Page-level text extractions:

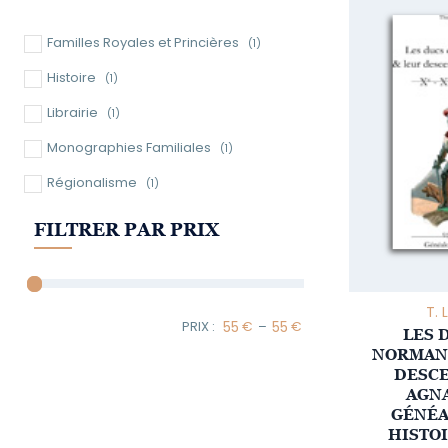
Familles Royales et Princières
(1)
Histoire
(1)
Librairie
(1)
Monographies Familiales
(1)
Régionalisme
(1)
FILTRER PAR PRIX
T. 
–
LES 
Minimum Price
Maximum Price
NORMAND
DESC
AGNA
GÉNÉA
HISTOI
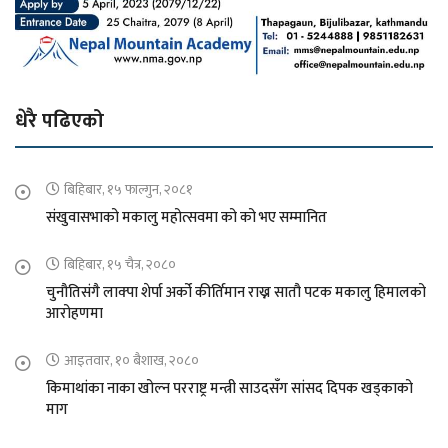
धेरै पढिएको
बिहिबार, १५ फाल्गुन, २०८१
संखुवासभाको मकालु महोत्सवमा को को भए सम्मानित
बिहिबार, १५ चैत्र, २०८०
चुनौतिसंगै लाक्पा शेर्पा अर्को कीर्तिमान राख्न सातौ पटक मकालु हिमालको
आरोहणमा
आइतवार, १० बैशाख, २०८०
किमाथांका नाका खोल्न परराष्ट्र मन्त्री साउदसँग सांसद दिपक खड्काको
माग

- _WHAT YOU HAVE TO DO_
Write out, exactly as they stand, the line with "Monographies Familiales" and every line after it through the end of the entries above; omit the pictures.

- _OUTPUT FOR THIS EXERCISE_
Monographies Familiales
(1)
Régionalisme
(1)
FILTRER PAR PRIX
T. 
–
LES 
Minimum Price
Maximum Price
NORMAND
DESC
AGNA
GÉNÉA
HISTOI
धेरै पढिएको
बिहिबार, १५ फाल्गुन, २०८१
संखुवासभाको मकालु महोत्सवमा को को भए सम्मानित
बिहिबार, १५ चैत्र, २०८०
चुनौतिसंगै लाक्पा शेर्पा अर्को कीर्तिमान राख्न सातौ पटक मकालु हिमालको
आरोहणमा
आइतवार, १० बैशाख, २०८०
किमाथांका नाका खोल्न परराष्ट्र मन्त्री साउदसँग सांसद दिपक खड्काको
माग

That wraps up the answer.